In Job, chapter thirty-nine, verse one, God continued to interrogate Job with questions he could not answer. By doing so, God showed that his desire to debate God was foolish. The servant of God was humbled and silenced yet reassured of the most important thing: God had not abandoned him. The Lord was there face to face.
God inquires of Job concerning several animals. The Lord continued to humble Job with several animals spoken of, whose nature or situation shows power, wisdom, and manifold works: The wild ass. It is better to labor and be good for something than to ramble and be good for nothing.

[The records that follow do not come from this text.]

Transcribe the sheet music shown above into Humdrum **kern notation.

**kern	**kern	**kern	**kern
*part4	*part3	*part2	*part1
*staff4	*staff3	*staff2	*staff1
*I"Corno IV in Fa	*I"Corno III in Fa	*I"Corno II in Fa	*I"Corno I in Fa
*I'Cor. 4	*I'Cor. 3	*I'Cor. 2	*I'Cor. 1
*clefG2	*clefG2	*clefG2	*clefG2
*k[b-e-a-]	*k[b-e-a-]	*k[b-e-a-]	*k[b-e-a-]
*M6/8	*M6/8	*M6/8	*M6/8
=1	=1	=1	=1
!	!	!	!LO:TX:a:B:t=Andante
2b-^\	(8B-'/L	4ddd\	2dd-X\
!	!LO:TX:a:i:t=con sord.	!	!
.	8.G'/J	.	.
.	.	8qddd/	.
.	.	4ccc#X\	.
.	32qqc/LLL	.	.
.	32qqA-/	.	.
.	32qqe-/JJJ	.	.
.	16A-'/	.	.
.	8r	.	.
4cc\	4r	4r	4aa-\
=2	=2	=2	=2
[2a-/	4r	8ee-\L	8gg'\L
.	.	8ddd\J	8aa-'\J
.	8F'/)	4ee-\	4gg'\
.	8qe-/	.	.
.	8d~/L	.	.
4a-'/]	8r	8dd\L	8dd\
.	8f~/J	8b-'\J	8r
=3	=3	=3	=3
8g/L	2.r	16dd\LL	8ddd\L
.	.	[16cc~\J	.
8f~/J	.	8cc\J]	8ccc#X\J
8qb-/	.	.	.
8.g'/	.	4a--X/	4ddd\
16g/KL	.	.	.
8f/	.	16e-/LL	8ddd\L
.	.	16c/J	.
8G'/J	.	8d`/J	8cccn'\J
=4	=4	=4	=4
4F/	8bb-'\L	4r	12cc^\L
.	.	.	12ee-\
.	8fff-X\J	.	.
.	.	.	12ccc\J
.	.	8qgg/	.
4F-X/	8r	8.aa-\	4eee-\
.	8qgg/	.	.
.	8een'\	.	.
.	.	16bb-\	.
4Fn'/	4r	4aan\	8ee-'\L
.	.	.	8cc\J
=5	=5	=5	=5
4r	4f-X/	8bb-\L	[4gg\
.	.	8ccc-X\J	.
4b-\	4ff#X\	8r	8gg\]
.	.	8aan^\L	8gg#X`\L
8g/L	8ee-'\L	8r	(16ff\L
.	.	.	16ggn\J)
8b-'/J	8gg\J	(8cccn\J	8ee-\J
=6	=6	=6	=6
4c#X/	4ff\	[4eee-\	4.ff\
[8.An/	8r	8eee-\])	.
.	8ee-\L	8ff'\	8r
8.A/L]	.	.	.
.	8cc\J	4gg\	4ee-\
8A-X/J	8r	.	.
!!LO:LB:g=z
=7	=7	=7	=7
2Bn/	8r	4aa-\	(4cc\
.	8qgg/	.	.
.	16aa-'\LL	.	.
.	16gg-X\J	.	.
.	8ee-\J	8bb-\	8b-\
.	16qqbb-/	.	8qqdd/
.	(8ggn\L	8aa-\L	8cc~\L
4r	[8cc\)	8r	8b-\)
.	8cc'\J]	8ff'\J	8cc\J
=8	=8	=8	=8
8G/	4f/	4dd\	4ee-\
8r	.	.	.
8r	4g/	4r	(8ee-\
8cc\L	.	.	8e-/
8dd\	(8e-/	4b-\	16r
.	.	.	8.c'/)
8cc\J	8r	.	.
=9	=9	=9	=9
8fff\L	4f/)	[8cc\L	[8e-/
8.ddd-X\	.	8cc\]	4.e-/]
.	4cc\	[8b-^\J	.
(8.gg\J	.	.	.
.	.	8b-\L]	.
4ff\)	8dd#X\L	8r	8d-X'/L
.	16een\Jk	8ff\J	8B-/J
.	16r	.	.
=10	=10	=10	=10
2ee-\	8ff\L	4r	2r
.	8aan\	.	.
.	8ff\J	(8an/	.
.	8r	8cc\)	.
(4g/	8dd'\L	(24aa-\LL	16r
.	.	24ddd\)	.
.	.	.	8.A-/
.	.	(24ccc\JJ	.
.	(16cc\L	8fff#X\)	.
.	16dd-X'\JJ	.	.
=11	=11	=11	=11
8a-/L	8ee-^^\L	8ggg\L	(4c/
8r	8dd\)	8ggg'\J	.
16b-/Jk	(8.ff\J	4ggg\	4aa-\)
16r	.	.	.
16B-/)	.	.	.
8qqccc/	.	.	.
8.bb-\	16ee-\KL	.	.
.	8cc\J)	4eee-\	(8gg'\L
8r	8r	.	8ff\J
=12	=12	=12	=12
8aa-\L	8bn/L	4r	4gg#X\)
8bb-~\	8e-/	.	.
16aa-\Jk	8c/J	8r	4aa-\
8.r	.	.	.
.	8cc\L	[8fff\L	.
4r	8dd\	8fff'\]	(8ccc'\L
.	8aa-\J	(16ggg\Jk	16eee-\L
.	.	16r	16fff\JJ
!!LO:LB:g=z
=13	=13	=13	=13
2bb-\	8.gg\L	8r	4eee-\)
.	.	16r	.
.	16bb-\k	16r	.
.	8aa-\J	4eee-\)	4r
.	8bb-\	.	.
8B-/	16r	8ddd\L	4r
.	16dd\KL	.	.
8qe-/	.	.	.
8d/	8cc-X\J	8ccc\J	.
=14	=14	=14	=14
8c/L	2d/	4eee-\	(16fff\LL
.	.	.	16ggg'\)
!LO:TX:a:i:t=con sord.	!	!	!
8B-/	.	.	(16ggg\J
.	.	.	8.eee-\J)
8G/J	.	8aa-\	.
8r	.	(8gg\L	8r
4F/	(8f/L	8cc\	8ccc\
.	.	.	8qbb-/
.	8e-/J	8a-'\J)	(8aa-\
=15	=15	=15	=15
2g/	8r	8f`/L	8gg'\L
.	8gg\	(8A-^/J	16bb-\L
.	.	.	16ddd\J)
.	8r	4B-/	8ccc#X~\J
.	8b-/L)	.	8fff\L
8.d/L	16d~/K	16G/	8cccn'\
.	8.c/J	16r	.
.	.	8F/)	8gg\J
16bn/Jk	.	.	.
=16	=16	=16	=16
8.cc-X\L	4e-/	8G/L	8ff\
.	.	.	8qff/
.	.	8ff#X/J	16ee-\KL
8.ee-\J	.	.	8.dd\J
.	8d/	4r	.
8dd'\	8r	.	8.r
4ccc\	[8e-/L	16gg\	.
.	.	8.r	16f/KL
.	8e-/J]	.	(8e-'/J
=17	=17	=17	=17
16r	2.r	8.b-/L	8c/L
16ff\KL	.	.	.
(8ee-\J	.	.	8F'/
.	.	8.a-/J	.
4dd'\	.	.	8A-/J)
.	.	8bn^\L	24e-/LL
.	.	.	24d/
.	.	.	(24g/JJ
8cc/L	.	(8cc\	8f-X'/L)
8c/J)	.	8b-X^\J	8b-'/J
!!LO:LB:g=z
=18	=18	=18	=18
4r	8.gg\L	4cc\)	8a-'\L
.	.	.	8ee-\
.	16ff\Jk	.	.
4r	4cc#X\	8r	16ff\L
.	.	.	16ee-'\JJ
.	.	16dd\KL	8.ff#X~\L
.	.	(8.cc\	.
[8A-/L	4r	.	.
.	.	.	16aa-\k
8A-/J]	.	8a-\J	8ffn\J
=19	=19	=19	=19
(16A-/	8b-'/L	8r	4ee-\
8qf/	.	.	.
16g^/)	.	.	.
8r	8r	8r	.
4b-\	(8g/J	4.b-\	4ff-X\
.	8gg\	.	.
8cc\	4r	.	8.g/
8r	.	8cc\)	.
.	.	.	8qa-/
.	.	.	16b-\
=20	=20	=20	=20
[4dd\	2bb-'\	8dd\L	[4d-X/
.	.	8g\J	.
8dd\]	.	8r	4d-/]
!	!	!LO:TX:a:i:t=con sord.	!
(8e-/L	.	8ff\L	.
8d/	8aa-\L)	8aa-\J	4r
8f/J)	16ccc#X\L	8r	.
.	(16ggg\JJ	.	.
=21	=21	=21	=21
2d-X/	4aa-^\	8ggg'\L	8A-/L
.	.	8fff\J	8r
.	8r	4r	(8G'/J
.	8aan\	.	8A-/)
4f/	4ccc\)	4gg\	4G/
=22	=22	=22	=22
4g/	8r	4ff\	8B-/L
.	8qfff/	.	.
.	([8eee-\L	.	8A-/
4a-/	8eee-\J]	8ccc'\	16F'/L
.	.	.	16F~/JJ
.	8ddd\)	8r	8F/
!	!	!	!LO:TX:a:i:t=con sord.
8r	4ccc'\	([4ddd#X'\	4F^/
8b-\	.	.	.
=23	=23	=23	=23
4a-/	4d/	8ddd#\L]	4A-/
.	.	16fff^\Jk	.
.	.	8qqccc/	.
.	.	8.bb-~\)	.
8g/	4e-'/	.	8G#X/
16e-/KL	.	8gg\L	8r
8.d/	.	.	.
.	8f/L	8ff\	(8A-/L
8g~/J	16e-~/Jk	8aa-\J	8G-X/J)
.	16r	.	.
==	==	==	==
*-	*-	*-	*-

From the untameableness of this and other creatures, we may see how unfit we are to give law to Providence, who cannot give law even to a wild ass’s colt. The unicorn is a strong, stately, proud creature. He can serve but is unwilling, and God challenges Job to force him to do it. It is a great mercy if, where God gives strength for service, he pours a heart; it is what we should pray for and reason ourselves into, which the brutes cannot do. Those gifts are not always the most valuable that make the finest show. Who would not rather have the voice of the nightingale than the tail of the peacock? The eye of the eagle and her soaring wing, and the natural affection of the stork, than the beautiful feathers of the ostrich, which can never rise above the earth and is without natural affection?
The description of the war-horse helps to explain the character of presumptuous sinners. Every one turneth to his course as the horse rushes into the battle. When a man’s heart is fully set in him to do evil, and he is carried on in a wicked way by the violence of his appetites and passions, there is no making him fear the wrath of God and the fatal consequences of sin. Secure sinners think themselves as safe in their sins as the eagle in her nest on high, in the clefts of the rocks; but I will bring thee down from thence, saith the Lord, as in Jeremiah forty-ine, verse sixteen. All these beautiful references to the works of nature should teach us the view of the riches of the wisdom of Him who made and sustains all things. The want of proper views concerning the knowledge of God, which is ever present in all things, led Job to think and speak unworthily of Providence.